- _TEXTO PROPORCIONADO_:
---
La conclusión que se llegó, después de
largas deliberaciones, fue que el agua, al ser más pesada que el gas, había
retenido en el fondo del lago grandes cantidades de dióxido de carbono, que es
un gas incoloro e inodoro, pero letal. Y luego, algún tipo de fenómeno (quizá
un corrimiento de tierras, o simplemente una tormenta fuerte) había causado el
desprendimiento de una enorme burbuja de CO2. El gas había revuelto el agua del
lago, haciendo subir a la superficie las capas del fondo, ricas en hierro que
le proporcionó la tonalidad rojiza. Ese gas, más pesado que el aire, se había
deslizado montaña abajo, cubriendo los dos valles adyacentes y asfixiando todo
lo que se encontró a su paso.
Ese día, el lago comenzó a regoldar
burbujas de dióxido de carbono y al llegar a la superficie estallaban, pum, pum,
para luego expulsar la gigantesca burbuja. En total, escaparon más de
doscientas mil toneladas de CO2, y hasta setenta metros de altura se irguió una
fuente de agua y gas que rugió durante más de veinte segundos.
---
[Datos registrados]
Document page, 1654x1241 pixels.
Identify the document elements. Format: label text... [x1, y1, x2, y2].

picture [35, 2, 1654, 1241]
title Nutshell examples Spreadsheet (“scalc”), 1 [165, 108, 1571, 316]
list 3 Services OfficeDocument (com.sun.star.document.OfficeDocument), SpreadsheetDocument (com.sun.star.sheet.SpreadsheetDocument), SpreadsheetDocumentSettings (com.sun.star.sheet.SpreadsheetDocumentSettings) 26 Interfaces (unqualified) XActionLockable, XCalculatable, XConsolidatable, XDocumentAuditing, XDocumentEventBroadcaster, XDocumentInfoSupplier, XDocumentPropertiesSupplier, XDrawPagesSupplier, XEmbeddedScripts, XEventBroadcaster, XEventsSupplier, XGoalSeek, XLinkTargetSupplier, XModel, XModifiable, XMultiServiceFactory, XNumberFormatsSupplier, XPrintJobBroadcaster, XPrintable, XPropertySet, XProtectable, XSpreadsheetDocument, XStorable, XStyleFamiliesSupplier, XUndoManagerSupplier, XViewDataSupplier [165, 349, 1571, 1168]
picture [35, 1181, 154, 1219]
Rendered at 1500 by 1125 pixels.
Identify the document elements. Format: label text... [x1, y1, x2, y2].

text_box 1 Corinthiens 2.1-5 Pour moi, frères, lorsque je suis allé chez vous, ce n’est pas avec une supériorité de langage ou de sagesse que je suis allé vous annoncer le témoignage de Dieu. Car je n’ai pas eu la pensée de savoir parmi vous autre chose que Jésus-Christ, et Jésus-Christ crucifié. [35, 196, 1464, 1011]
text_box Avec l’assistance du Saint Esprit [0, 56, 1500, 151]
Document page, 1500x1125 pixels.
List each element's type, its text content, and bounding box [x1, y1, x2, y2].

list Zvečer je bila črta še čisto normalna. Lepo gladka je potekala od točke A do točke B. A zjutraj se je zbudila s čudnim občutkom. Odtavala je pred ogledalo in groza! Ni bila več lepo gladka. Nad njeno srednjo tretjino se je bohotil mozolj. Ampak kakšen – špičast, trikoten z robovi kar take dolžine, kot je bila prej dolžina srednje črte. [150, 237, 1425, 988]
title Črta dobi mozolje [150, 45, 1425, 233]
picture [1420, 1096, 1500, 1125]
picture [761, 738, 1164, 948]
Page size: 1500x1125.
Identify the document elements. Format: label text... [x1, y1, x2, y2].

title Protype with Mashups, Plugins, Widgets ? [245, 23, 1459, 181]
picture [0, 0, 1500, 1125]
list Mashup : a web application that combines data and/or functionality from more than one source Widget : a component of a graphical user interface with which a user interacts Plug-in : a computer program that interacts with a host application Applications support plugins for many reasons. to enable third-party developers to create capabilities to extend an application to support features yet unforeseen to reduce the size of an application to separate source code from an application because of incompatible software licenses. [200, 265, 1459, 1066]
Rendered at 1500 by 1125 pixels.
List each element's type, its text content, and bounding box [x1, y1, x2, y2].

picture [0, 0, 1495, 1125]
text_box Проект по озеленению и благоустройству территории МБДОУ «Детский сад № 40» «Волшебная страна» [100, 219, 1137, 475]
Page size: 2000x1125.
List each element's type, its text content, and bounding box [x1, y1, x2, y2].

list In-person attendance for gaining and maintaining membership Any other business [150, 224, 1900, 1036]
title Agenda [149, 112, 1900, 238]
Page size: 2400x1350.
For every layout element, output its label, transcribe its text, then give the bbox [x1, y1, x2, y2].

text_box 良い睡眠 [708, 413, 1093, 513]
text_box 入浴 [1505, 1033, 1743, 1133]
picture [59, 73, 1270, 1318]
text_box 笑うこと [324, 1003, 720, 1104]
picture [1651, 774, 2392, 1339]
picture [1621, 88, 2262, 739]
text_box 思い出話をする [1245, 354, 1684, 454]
---
- _QUÉ SE PIDE_:
a - Indica si cada afirmación concuerda con el texto sobre el lago; responde sí o no y cita literalmente las palabras del texto que lo deciden: (i) el dióxido de carbono es un gas sin color ni olor; (ii) el gas, más ligero que el aire, ascendió hacia el cielo; (iii) la fuente de agua y gas rugió durante menos de diez segundos.
b - Continúa el texto sobre el lago a partir de su última oración.
Las filas son un material aparte y no guardan relación con el texto sobre el lago.

- _RESPUESTAS_:
a -
(i) Sí: «un gas incoloro e inodoro, pero letal».
(ii) No: «Ese gas, más pesado que el aire, se había deslizado montaña abajo».
(iii) No: «rugió durante más de veinte segundos».

b -
Para evitar que se vuelva a acumular el CO2 en el
fondo del lago y se repita el desastre, se decidió colocar unas balsas sobre la
superficie desde las que desciende hasta el fondo un tubo de polietileno de
doscientos metros de longitud con la intención de que sirva de aliviadero para
el gas. El agua sale disparada hacia el cielo, a veces hasta 45 metros de
altura.
Aquella funesta noche de 1986
proporcionó un horrendo atisbo de lo que en otro tiempo fue la Tierra, un lugar
donde enormes burbujas de gas venenoso estallaban a cada momento y se arrastraban
por la tierra como espectros sobrenaturales.
El desastre de Nyos nos recuerda lo
afortunados que hemos sido de que nuestro planeta haya escapado de la atmósfera
venenosa del eón Hádico. El eón Hádico, Hadeico o Hadeano, es una división
informal de la escala temporal geológica, es la primera división del
Precámbrico. Comienza en el momento en que se formó la Tierra hace unos 4567
millones de años y termina hace 4000 millones de años, cuando comienza el eón
Arcaico.
Con este relato participo como #polivulgador de @hypatiacafe con el tema
#PVatmósfera.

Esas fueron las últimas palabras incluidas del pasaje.